We use Auth0 for single sign-on.
Sometimes we mark users as inactive if they haven’t signed in for a while. However they are still able to reset their password, which we don’t want. We would rather they received a different email when they tried to reset their passwords, to the effect of “Contact your administrator”.
i thought a way around this could be to block inactive users, but it seems that blocked users can still reset their passwords.
Is there another way to do this?
Hi @Paul.Buck
Even if a blocked user resets their password, an unauthorized response should be returned with a description of “user is blocked” when they sign in and are redirected to your callback URL. You could handle this in your application to show a message to contact an administrator.
Hope this helps
Hi,
thanks for the response.
However, we want to send a different email to the reset email if the user is blocked, as we feel this would provide a better user experience.

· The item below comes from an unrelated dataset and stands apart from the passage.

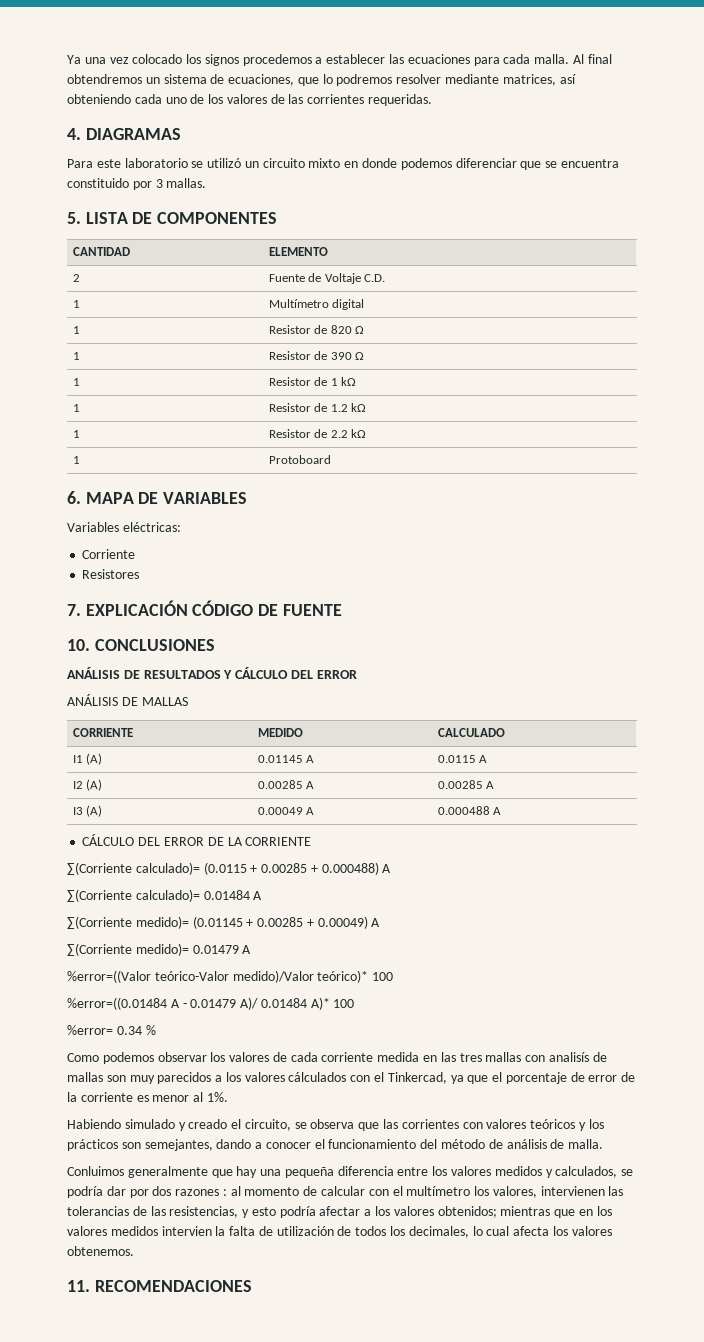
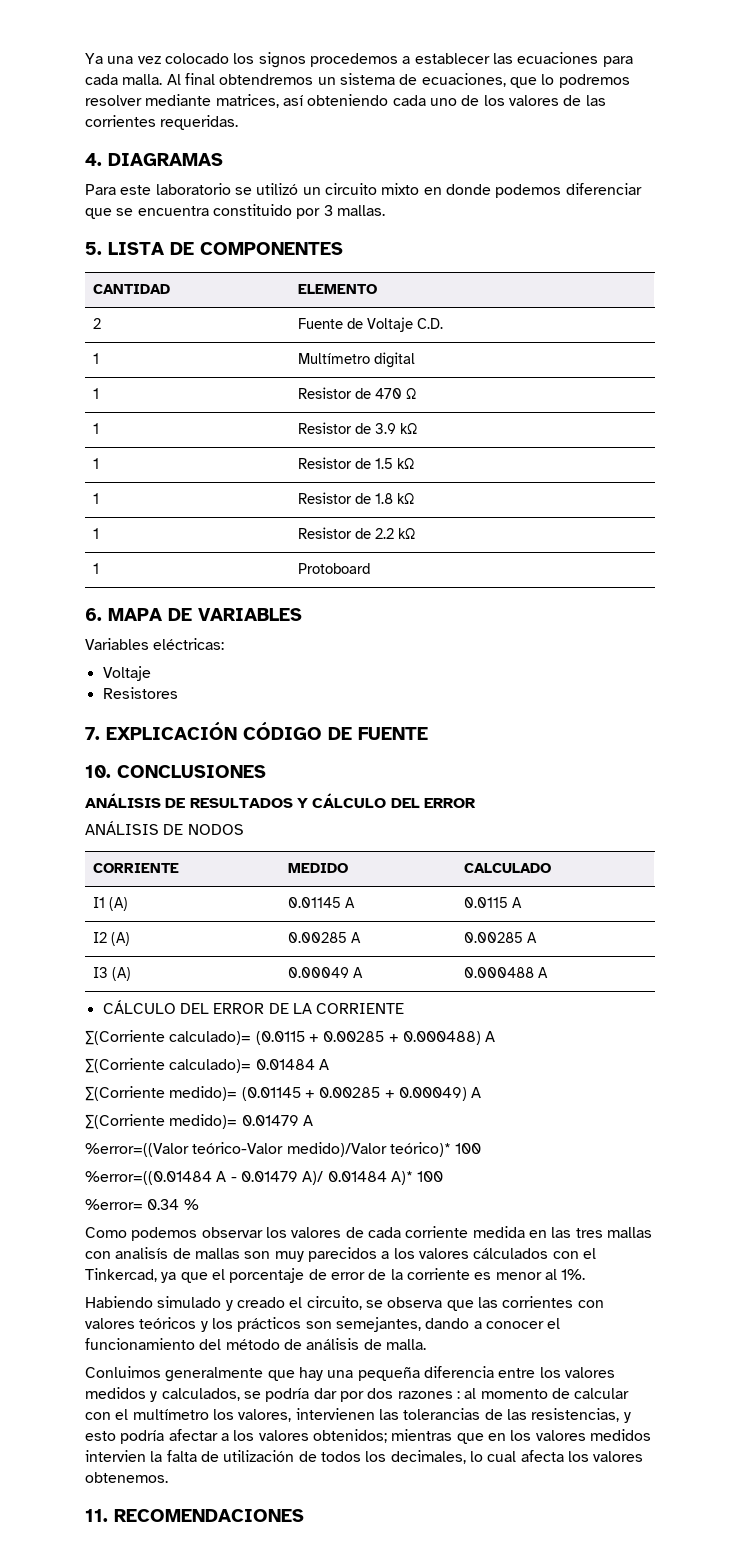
[330,325,364,334] [72,352,80,360] [268,351,364,360] [72,378,80,386] [268,377,356,386] [72,404,80,412] [268,403,348,412] 820 Ω // 1 | Resistor de 390 Ω // 1 | Resistor de 1 kΩ // 1 | Resistor de 1.2 -> [374,388,416,399] [92,423,99,434] [297,422,417,434] [92,458,99,469] [297,457,414,469] [92,493,99,504] [297,492,393,504] 470 Ω // 1 | Resistor de 3.9 kΩ // 1 | Resistor de 1.5 kΩ // 1 | Resistor de 1.8
[82,549,136,559] Corriente -> [102,666,151,681] Voltaje
[141,697,188,706] MALLAS -> [187,824,244,835] NODOS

We don’t want the user to go through the reset process if this is ultimately going to be pointless.
Is this possible?
Thanks
Paul
Hey @Paul.Buck ,
Thinking about it further, if you are using a paid subscription, you could try customising the Change Password email template using Liquid Syntax. The docs are:
I would still advocate handling this specific unauthorized response in your application, as a belt and braces approach.
Hope this helps
Thanks for sharing that @andyck!
This topic was automatically closed 15 days after the last reply. New replies are no longer allowed.